● **Problem to solve**:
A single figure is wanted: the count of lines below containing the string "documentation".

● **Entries supplied**:
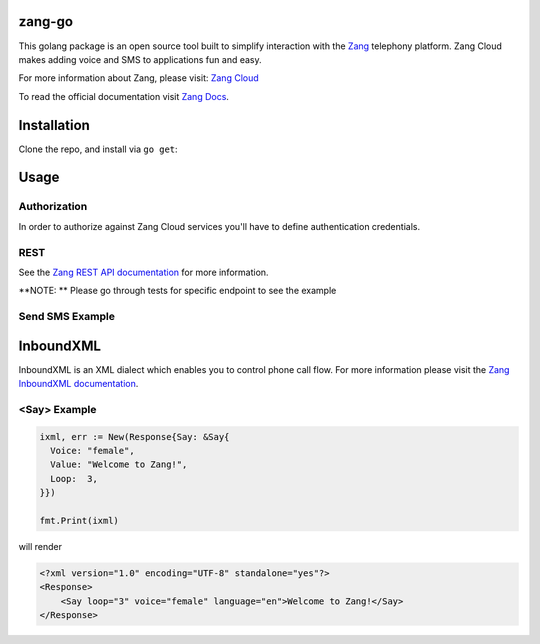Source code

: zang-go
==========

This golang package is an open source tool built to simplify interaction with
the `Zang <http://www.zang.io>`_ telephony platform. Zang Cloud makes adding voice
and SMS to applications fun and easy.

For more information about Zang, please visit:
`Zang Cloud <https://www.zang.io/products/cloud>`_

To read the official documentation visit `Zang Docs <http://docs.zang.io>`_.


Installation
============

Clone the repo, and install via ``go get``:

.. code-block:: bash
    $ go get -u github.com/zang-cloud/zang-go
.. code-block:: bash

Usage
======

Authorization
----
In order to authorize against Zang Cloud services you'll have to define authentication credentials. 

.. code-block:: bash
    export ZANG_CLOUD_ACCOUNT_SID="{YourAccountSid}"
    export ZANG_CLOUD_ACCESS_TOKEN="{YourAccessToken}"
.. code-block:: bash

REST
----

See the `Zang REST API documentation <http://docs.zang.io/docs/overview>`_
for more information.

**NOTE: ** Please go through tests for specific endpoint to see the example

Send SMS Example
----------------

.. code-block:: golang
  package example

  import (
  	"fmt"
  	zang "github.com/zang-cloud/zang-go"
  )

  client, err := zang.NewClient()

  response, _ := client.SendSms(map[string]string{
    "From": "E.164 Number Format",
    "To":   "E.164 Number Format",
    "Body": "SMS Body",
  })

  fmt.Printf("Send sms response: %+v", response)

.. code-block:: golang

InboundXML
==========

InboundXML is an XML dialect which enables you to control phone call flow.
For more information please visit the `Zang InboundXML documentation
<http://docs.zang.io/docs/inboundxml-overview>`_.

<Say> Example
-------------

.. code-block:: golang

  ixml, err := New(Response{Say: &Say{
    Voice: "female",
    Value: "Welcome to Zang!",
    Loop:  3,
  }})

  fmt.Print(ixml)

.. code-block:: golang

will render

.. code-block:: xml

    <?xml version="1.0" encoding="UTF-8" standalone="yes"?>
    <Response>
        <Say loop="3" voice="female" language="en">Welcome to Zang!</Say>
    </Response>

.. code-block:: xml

● **Answer to this task**:
3